After a huge part of the active Monaco glacier had fallen down (according to the map we had already far ascended the glacier …), we ended up at the Texas bar, famous for the film made there. Fantastic how many flowers we saw here!
On the way back a bear was walking along the cliffs in the Krossfjorden. Then we went towards Ny Ålesund, a research village with scientists from around the world and the last place of departure for Amundsen, who was never seen again …

Polar Bears in the Harbor…
A few miles before arriving in Ny Ålesund, a message came in via VHF 16: “Sécurité, sécurité, two polar bears in the harbor (of Ny Ålesund / Kingsbay)” … !!

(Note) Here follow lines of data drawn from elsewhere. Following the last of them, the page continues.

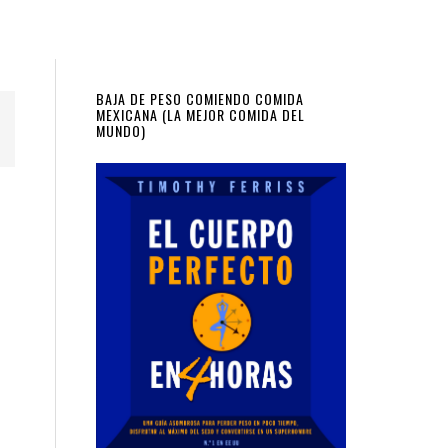
Primary
BAJA DE PESO COMIENDO COMIDA
MEXICANA (LA MEJOR COMIDA DEL
MUNDO)
Sidebar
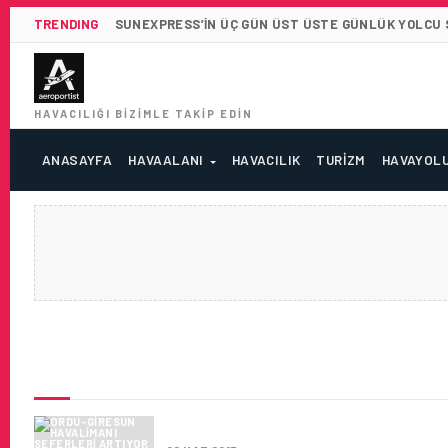
TRENDING
SUNEXPRESS’IN ÜÇ GÜN ÜST ÜSTE GÜNLÜK YOLCU SA
HAVACILIĞI BIZIMLE TAKIP EDIN
ANASAYFA
HAVAALANI
HAVACILIK
TURIZM
HAVAYOL
SON HABERLER
ORDU-GIRESUN HAVALIMANI S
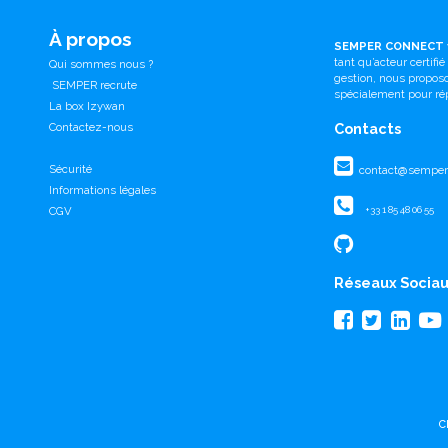
À propos
SEMPER CONNECT
tant qu’acteur certifi
Qui sommes nous ?
gestion, nous propo
SEMPER recrute
spécialement pour ré
La box Izywan
Contactez-nous
Contacts
Sécurité
contact@semperc
Informations légales
CGV
+33 1 85 48 06 55
Réseaux Socia
c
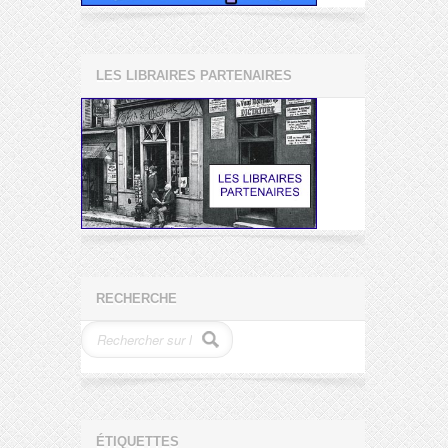
LES LIBRAIRES PARTENAIRES
RECHERCHE
ÉTIQUETTES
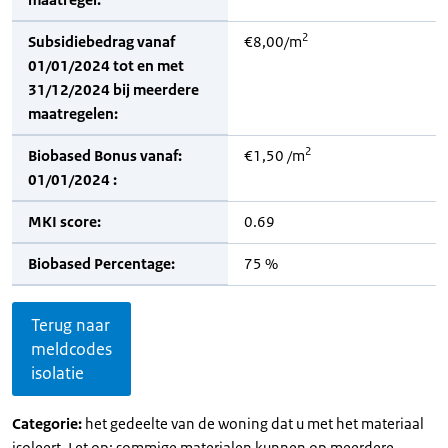
2
Subsidiebedrag vanaf
€8,00/m
01/01/2024 tot en met
31/12/2024 bij meerdere
maatregelen:
2
Biobased Bonus vanaf:
€1,50 /m
01/01/2024 :
MKI score:
0.69
Biobased Percentage:
75 %
Terug naar
meldcodes
isolatie
Categorie:
het gedeelte van de woning dat u met het materiaal
isoleert. Let op: sommige materialen kunnen op meerdere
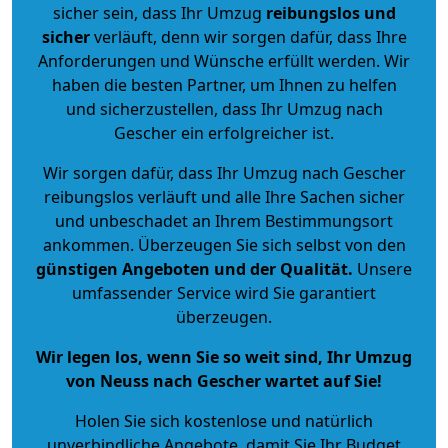
sicher sein, dass Ihr Umzug
reibungslos und
sicher
verläuft, denn wir sorgen dafür, dass Ihre
Anforderungen und Wünsche erfüllt werden. Wir
haben die besten Partner, um Ihnen zu helfen
und sicherzustellen, dass Ihr Umzug nach
Gescher ein erfolgreicher ist.
Wir sorgen dafür, dass Ihr Umzug nach Gescher
reibungslos verläuft und alle Ihre Sachen sicher
und unbeschadet an Ihrem Bestimmungsort
ankommen. Überzeugen Sie sich selbst von den
günstigen Angeboten und der Qualität
.
Unsere
umfassender Service wird Sie garantiert
überzeugen.
Wir legen los, wenn Sie so weit sind, Ihr Umzug
von Neuss nach Gescher wartet auf Sie!
Holen Sie sich kostenlose und natürlich
unverbindliche Angebote
, damit Sie Ihr Budget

Why had we not arrived an hour earlier? Two polar bears would have almost walked next to the ship! A mother bear with cub strolled along the beach, via the port over the pier, to the other side, toward the glacier. As we got closer we saw them just leaving the village. What a beautiful sight, and a happy event!
Besides seeing blue whales again, there was a group of walruses on the beach including a mother walrus with her young alongside our dinghy… (rare in this part of Spitsbergen), and our heads became quite full of all the amazing impressions.
After a week of only sunshine, on the last day both day and night we got a strong wind with some rain on the head, but the sunny feeling was not far away!
Heinz has already been sailing southward for several days with a new group. After the Hornsund, he heads to Bear Island and will finish this leg in Tromsø.